Mechanisms and Applications of Click Chemistry
The copper-catalyzed azide-alkyne cycloaddition
reaction, discovered in 2002 by V.V. Fokin and K.B. Sharpless, Department of
Chemistry, has been adopted by chemists all over the world for organic synthesis,
drug development, and materials science. We have continued our mechanistic studies
of the reaction and our efforts to apply the reaction to the synthesis of biologically
active compounds, materials, and bioconjugates.

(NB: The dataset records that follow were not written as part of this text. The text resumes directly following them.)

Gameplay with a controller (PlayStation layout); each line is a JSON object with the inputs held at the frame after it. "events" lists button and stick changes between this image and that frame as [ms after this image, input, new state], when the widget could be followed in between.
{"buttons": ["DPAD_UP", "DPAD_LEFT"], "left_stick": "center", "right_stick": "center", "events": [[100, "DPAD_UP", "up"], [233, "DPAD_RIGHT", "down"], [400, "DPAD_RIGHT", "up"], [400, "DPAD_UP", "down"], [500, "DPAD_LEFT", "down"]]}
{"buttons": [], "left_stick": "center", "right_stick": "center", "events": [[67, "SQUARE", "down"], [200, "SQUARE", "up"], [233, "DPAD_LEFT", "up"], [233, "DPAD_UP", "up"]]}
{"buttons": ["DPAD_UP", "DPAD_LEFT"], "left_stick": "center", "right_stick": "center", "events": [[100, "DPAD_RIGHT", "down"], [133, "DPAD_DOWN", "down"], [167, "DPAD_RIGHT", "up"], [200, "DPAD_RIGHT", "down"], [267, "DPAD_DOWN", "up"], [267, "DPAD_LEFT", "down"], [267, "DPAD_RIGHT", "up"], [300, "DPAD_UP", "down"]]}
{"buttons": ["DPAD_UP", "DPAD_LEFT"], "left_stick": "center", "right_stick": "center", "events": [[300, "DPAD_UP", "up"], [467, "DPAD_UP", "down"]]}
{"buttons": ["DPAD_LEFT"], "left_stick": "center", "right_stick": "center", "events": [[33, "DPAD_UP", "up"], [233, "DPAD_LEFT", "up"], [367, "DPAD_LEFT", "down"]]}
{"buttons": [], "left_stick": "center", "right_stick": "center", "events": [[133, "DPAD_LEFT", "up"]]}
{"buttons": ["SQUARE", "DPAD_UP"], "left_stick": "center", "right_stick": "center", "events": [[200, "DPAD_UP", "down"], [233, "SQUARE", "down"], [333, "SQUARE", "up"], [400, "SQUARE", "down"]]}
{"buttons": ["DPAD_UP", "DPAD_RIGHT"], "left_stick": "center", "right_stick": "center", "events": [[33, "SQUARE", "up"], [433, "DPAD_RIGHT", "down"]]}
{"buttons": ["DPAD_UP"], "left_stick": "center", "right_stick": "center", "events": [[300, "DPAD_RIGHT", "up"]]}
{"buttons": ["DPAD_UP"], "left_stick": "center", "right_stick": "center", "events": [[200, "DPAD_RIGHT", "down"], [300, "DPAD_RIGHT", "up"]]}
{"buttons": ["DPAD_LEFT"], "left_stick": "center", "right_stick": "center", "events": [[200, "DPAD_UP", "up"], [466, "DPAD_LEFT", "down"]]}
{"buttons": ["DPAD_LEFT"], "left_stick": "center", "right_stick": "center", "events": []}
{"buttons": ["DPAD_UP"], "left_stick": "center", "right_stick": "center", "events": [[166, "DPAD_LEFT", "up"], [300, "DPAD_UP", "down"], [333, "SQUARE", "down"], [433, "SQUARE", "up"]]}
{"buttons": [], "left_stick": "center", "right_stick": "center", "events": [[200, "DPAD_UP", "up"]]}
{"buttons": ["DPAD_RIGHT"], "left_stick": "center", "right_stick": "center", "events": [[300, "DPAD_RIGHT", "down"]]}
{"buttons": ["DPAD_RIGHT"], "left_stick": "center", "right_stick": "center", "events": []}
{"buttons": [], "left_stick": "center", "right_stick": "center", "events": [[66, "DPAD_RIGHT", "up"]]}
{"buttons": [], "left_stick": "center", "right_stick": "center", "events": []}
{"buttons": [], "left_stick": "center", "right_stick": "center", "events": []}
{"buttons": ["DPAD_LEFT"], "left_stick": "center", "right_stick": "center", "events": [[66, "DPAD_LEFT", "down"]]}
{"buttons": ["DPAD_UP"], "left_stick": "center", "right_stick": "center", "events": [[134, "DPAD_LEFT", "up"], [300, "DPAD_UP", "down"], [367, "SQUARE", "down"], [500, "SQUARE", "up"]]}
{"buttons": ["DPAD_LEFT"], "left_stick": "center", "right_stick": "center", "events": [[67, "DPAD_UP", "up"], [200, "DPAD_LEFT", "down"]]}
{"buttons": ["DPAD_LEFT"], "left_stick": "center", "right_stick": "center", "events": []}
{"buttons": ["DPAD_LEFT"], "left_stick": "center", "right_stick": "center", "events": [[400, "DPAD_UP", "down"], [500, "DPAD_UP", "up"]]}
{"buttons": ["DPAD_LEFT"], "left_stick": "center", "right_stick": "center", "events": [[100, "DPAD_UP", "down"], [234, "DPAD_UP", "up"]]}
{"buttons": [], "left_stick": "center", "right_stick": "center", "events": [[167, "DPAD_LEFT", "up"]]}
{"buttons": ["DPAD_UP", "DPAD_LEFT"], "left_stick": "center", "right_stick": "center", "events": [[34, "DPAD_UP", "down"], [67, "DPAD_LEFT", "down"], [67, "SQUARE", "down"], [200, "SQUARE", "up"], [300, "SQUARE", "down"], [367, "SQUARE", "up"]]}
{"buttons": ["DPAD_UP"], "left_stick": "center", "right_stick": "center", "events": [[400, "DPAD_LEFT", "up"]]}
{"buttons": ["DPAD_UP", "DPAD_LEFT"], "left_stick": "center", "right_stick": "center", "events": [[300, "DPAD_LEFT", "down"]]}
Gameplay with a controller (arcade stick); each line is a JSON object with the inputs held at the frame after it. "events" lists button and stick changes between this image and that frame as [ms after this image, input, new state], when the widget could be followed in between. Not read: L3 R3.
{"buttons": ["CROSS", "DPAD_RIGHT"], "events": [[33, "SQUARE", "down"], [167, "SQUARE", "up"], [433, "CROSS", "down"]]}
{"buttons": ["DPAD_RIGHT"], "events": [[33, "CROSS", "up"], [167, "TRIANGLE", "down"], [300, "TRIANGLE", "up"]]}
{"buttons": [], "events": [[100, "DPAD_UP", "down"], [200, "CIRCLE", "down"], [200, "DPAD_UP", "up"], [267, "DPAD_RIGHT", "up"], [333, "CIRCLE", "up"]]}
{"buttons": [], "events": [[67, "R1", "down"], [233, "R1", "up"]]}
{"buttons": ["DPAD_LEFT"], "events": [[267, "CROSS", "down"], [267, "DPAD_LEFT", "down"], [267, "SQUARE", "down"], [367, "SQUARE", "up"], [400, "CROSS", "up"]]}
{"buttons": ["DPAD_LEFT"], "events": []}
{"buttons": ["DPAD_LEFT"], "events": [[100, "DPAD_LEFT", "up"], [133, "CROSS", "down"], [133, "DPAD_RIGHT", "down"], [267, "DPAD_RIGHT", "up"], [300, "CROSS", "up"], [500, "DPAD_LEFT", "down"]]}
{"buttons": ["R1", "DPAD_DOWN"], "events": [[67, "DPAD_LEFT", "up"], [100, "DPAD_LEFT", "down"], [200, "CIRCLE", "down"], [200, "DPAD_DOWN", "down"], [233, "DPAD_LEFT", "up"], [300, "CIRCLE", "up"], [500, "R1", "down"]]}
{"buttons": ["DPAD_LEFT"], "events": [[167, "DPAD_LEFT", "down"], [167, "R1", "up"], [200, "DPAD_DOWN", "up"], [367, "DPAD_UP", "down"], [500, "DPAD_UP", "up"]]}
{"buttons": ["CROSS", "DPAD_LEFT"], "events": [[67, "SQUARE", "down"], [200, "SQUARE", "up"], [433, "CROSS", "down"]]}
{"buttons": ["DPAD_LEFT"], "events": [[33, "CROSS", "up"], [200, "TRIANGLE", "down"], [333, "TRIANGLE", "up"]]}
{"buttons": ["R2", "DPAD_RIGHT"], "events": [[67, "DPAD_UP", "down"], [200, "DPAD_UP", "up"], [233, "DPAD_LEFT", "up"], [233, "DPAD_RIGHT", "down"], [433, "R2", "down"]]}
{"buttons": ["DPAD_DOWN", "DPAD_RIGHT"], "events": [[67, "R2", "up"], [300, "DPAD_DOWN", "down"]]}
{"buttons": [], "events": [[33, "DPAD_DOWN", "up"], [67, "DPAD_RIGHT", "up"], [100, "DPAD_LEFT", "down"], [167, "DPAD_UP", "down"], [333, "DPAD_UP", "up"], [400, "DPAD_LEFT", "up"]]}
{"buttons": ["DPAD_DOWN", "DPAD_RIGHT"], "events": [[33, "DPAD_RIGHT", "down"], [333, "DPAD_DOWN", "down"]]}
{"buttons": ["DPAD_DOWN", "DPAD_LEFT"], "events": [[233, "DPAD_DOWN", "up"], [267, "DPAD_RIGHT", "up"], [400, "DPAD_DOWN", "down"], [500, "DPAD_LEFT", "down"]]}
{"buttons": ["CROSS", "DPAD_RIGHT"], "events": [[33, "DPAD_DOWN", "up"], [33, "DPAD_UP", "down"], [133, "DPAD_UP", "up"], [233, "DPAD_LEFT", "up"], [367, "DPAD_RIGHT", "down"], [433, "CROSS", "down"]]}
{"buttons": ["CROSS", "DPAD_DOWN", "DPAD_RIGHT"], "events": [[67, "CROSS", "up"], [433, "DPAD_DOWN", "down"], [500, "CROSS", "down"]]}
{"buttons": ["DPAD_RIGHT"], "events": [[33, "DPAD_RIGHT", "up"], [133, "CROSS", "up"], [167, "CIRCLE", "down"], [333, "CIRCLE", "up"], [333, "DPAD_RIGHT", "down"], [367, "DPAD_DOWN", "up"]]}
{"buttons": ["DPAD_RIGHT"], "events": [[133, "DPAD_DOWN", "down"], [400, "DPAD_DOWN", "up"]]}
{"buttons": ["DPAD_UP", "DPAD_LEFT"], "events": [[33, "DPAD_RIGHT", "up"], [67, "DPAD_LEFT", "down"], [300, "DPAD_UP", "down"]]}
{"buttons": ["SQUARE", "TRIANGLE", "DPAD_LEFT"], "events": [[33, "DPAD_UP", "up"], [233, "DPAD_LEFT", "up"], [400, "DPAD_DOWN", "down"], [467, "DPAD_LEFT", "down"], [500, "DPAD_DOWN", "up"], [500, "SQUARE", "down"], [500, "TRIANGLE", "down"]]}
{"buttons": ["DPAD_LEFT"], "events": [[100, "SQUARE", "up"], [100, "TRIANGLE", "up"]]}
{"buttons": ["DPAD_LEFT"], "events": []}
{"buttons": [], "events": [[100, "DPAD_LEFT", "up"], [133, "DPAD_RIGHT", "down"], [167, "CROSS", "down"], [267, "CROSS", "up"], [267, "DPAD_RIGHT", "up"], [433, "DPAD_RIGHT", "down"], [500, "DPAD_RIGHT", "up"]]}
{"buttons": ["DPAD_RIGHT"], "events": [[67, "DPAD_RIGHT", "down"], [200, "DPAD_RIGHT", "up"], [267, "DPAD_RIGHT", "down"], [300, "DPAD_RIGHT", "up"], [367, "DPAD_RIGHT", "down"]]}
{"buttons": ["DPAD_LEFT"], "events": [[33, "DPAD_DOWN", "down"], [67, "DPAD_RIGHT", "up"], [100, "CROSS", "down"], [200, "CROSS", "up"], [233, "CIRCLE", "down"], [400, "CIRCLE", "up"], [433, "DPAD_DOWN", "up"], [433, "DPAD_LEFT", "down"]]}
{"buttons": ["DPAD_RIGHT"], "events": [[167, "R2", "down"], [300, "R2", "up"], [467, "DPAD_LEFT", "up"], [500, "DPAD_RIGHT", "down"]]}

A protocol for using the reaction in
the polyvalent decoration of scaffolds has been optimized (Fig. 1). In the most
demanding situations, with sensitive proteins at micromolar concentrations, the
use of sulfonated bathophenanthroline (compound 1 in Fig. 1) is vital. We
continue to develop new catalysts to remove the last barrier to convenient application
of the method, the need to perform the reaction in an inert atmosphere when protein
instability prevents the simultaneous use of a reducing agent. In addition, a variation
of the standard copper-catalyzed process has been uncovered in which aromatic
azides react with alkynes to give the 1,5-triazole isomer rather than the customary
1,4-triazole. Last, mechanistic studies have revealed changes in the rate-limiting
steps when certain copper-binding ligands and substrates are used.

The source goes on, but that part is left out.